Gang Tao received his B.S. (EE) degree from University of Science and Technology of China in 1982, M.S. (EE, CpE and APMA) degrees and Ph.D. (EE) degree from University of Southern California during 1984-1989. He worked in the areas of adaptive control, with particular interests in adaptive control of systems with multiple inputs and multiple outputs and with nonsmooth nonlinearities and actuator failures, in stability and robustness of adaptive control systems, and in passivity characterizations of control systems. His publications include the 2003 Wiley textbook "Adaptive Control Design and Analysis" (by Gang Tao), the 1996 Wiley book "Adaptive Control of Systems with Actuator and Sensor Nonlinearities" (by Gang Tao and Petar Kokotovic), the 2004 Springer book "Adaptive Control of Systems with Actuator Failures" (by Gang Tao, Shuhao Chen, Xidong Tang and Suresh M. Joshi), the 2003 Springer book "Control of Sandwich Nonlinear Systems" (by Avinash Taware and Gang Tao), the 2001 Springer book "Adaptive Control of Nonsmooth Dynamic Systems" (edited by Gang Tao and Frank Lewis), the 2009 book "Advances in Control Systems Theory and Applications" (edited by Gang Tao and Jing Sun), and over 320 technical papers and book chapters. Recently he has been working on adaptive control of systems with uncertain actuator failures and actuator nonlinearities, with structural damage and sensor uncertainties and failures, for aircraft and spacecraft flight control applications.
He is an associate editor for Automatica and a subject editor for International Journal of Adaptive Control and Signal Processing (for which he was a guest editor for a 1997 special issue on Adaptive Systems with Nonsmooth Nonlinearities). He was an associate editor for IEEE Trans. on Automatic Control from 1996 to 1999. He organized and chaired the 2001 International Symposium on Adaptive and Intelligent Systems and Control, held in Charlottesville, Virginia, and organized invited sessions for 1996 IEEE CDC and 1999 IEEE CCA on adaptive control of systems with nonsmooth nonlinearities. He served on numerous international conferences' technical and advisory committees and as Technical Conference Chair for IEEE SoutheastCon 2007.
He is a Fellow of IEEE.
Adaptive Fault Accommodation Based Resilient Control Systems
Resilience, literally, is the ability to recover readily from illness, depression or adversity. For control systems, illness, depression or adversity can be faults, disturbances or uncertainties, so one may define resilience as the system's ability to accommodate its faults, disturbances and uncertainties. The goal of resilient control is to increase the control system resilience for performance guarantees under such adverse circumstances. Recently, the developments of new concepts, theory and techniques of resilient control systems have been an important research focus of major practical urgency.
System faults such as component damage, actuator and sensor failures, can cause large system structural and parametric uncertainties which may impose challenges to existing feedback control design methods.
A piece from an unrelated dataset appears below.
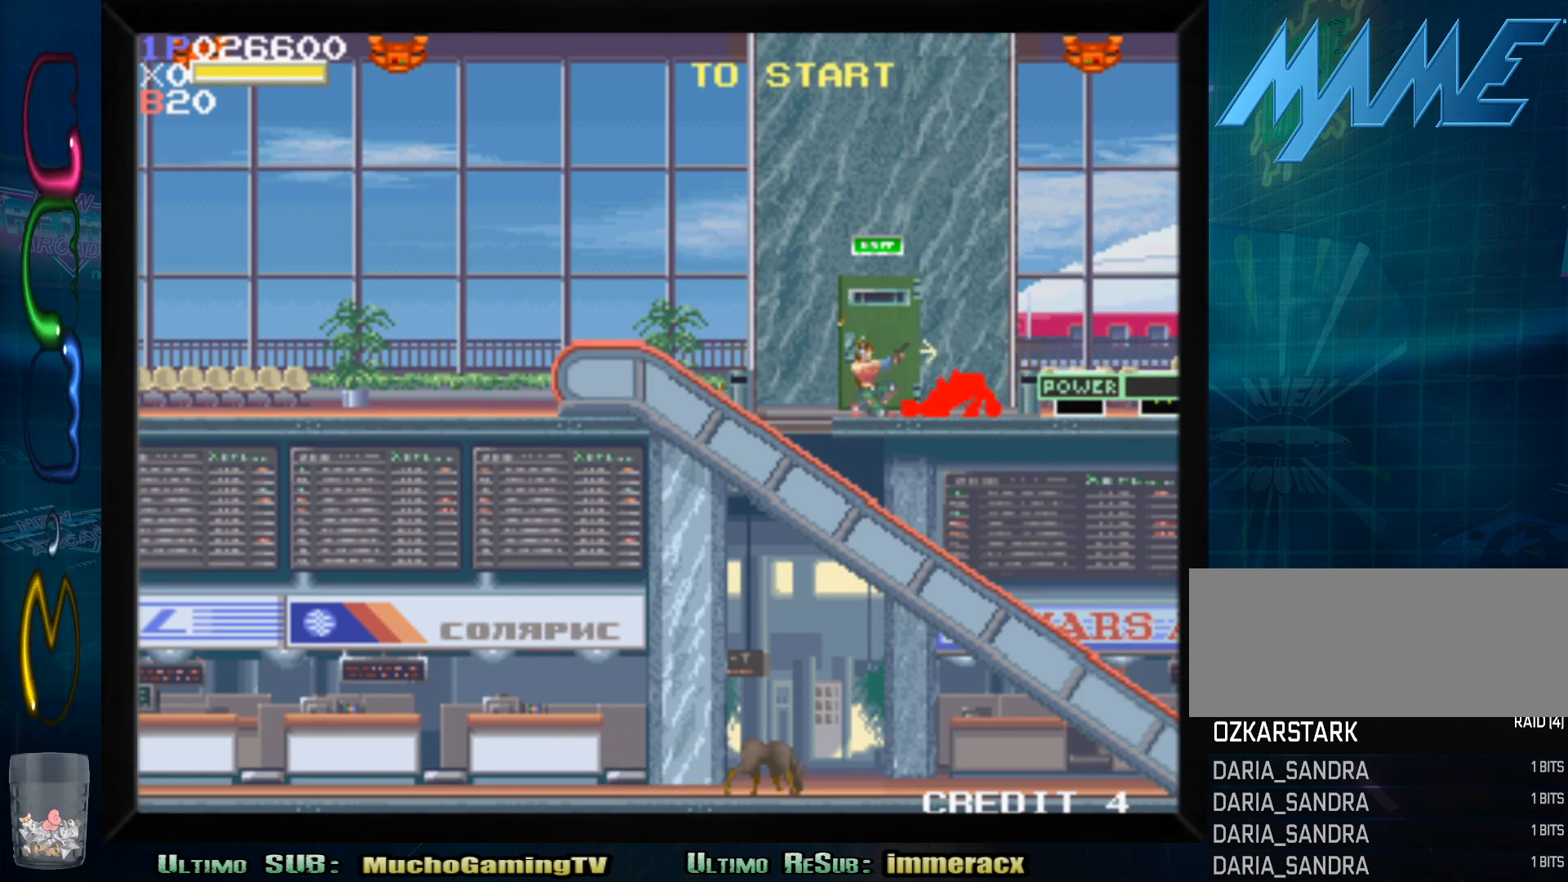
{"dt_ms": 500, "buttons": ["SQUARE"], "left_stick": "down", "events": [[50, "SQUARE", "up"], [133, "SQUARE", "down"], [217, "SQUARE", "up"], [300, "SQUARE", "down"], [383, "SQUARE", "up"], [467, "SQUARE", "down"]]}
For performance-critical and emerging control system applications (such as aircraft and spacecraft flight control, MEM actuators and sensor networks, cyber physical systems, multi-agents, smart grids), a key demand on fault accommodation is that, in addition to stability, certain desired system performance such as tracking or optimality is still ensured despite system faults. Thus, a resilient control system is required to have the capacity to maintain desired performance in the presence of uncertain and multiple faults. Some existing control methods cannot meet such a requirement. New resilient control theory and techniques need to be developed to meet the new control demands.
In this talk, we demonstrate how adaptive control techniques are used to increase system resilience to overcome the effects of uncertain actuator failures and structural damage, by adaptively compensating such failures and damage, to meet the desired system performance. We also show how adaptive control designs are expanded to accommodate multiple uncertain system faults, by using an adaptive multi-design integration based resilient control strategy.
To deal with unknown structural variations caused by multiple faults, multiple controllers may have to be used. A multiple-model controller works well if it is properly parametrized and its control switching mechanism is properly designed, and adaptation is needed if there are system uncertainties. To deal with multiple faults, multi-structure controller parametrizations are used, each corresponding to a fault pattern, and to improve system performance, a multiple-group based multiple-model control method is employed. To ensure desired system performance, adaptive multi-design integration based control schemes can be used, as effective designs for resilient control systems.
We will present several new adaptive multiple-model control schemes and adaptive multi-design integration control schemes, which are capable of handling different types of faults and uncertainties, by using either a single reference model system, a set of reference model systems, or a set of multi-structure controllers, to achieve desired closed-loop system parametrization and adaptation. We will show the desired performance of such schemes when applied to aircraft flight control system models. We will also discuss some related technical issues in such an adaptive framework for resilient control systems.